Te sientas frente a alguien que ha enviado su currículum para un puesto concreto, con un horario claro y unas funciones explicadas, y a los tres minutos te das cuenta de que no tiene ni puta idea de dónde está. No ha mirado la empresa, no sabe a qué se dedica, no recuerda ni el nombre del puesto. Ha venido porque “le salió en una app” o porque “le dijeron que viniera”. Maravilloso.
Luego está la gente que quiere cobrar como cirujano cardiovascular por un trabajo que no han hecho nunca, con una experiencia que solo existe en su cabeza y una disponibilidad que empieza mañana… pero termina hoy a las dos porque hay que vivir. Que sí, que hay que vivir, pero alguien tendrá que trabajar entre medias, digo yo.
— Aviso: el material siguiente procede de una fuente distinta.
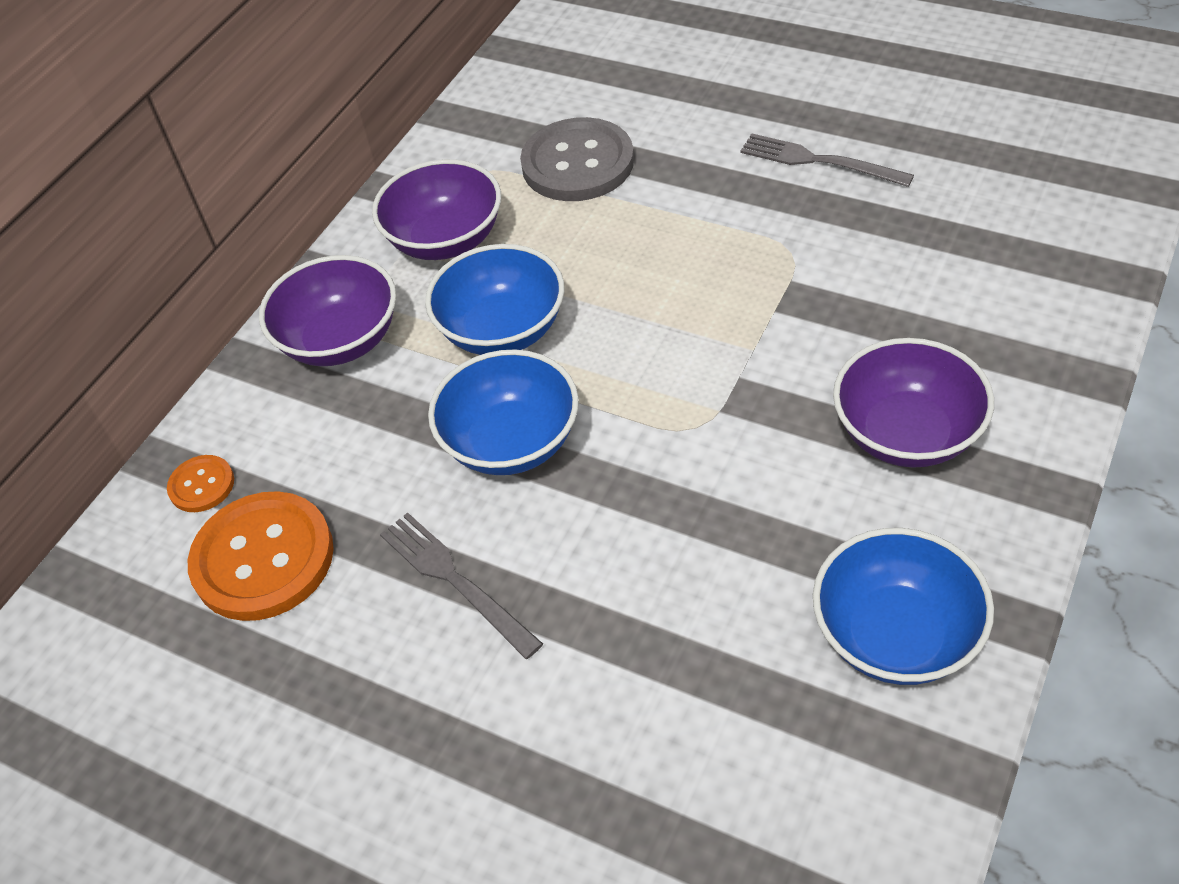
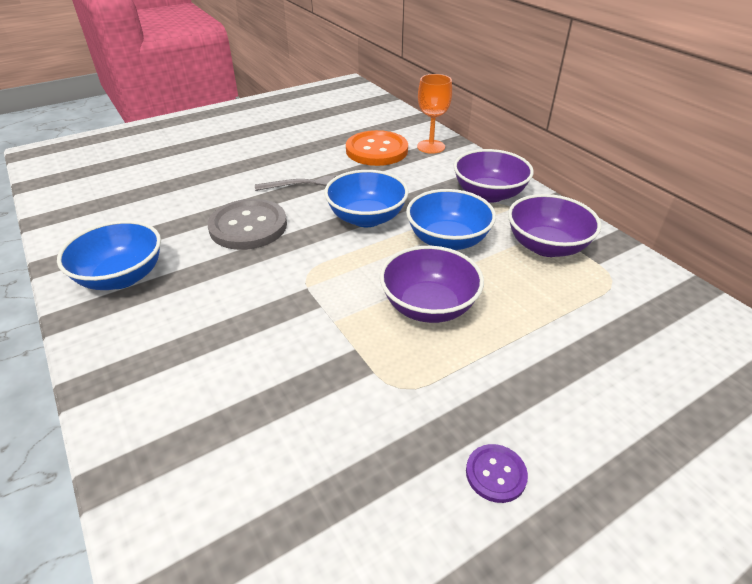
camera: 115 degrees right, 10 degrees down
orange button [167,455,234,512] -> orange goblet [417,74,452,154]
grey button [520,117,634,201] -> grey button moved to [208,199,287,250]
grey fork [740,133,914,187] -> purple button [466,444,528,503]
purple bowl [833,338,994,468] -> purple bowl moved to [380,246,484,323]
Otro clásico es el de “yo lo que quiero es estabilidad”, dicho con la misma boca con la que te cuentan que han durado tres semanas en sus últimos cuatro trabajos porque “el ambiente era raro”. El ambiente, siempre el ambiente. Nunca es que llegaran tarde, que no cumplieran o que desaparecieran un martes sin avisar. El ambiente. Ese ente maligno que siempre tiene la culpa.
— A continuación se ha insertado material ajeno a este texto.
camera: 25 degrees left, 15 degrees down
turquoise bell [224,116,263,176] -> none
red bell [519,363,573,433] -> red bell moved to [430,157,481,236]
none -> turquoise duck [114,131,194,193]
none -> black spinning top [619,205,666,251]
Y ojo, que también hay entrevistas que te reconcilian un poco con la humanidad. Gente normal, con ganas, que sabe que no lo sabe todo pero quiere aprender. Personas que preguntan, que escuchan, que no te miran como si les debieras algo por existir. Pero cada vez son menos y cuesta encontrarlas entre tanto ruido.
Lo más jodido es que entrevistar ya no va de encontrar al mejor, sino de descartar al desastre. No buscas talento, buscas responsabilidad básica. No buscas pasión, buscas que no te dejen tirado a la semana. No buscas un genio, buscas a alguien que entienda que un trabajo es un intercambio: tú das algo y recibes algo. Fin del misterio.
Así que sí, el panorama es desolador. No porque la gente no valga, sino porque a muchos nadie les ha explicado cómo funciona el mundo real o, peor aún, se lo han explicado y han decidido pasar olímpicamente. Y mientras tanto, aquí seguimos, sentados frente a otro currículum inflado, otra sonrisa nerviosa y otra frase de “yo me adapto a todo”… hasta que toca adaptarse de verdad.
Y ahí, casualmente, ya no aparece nadie.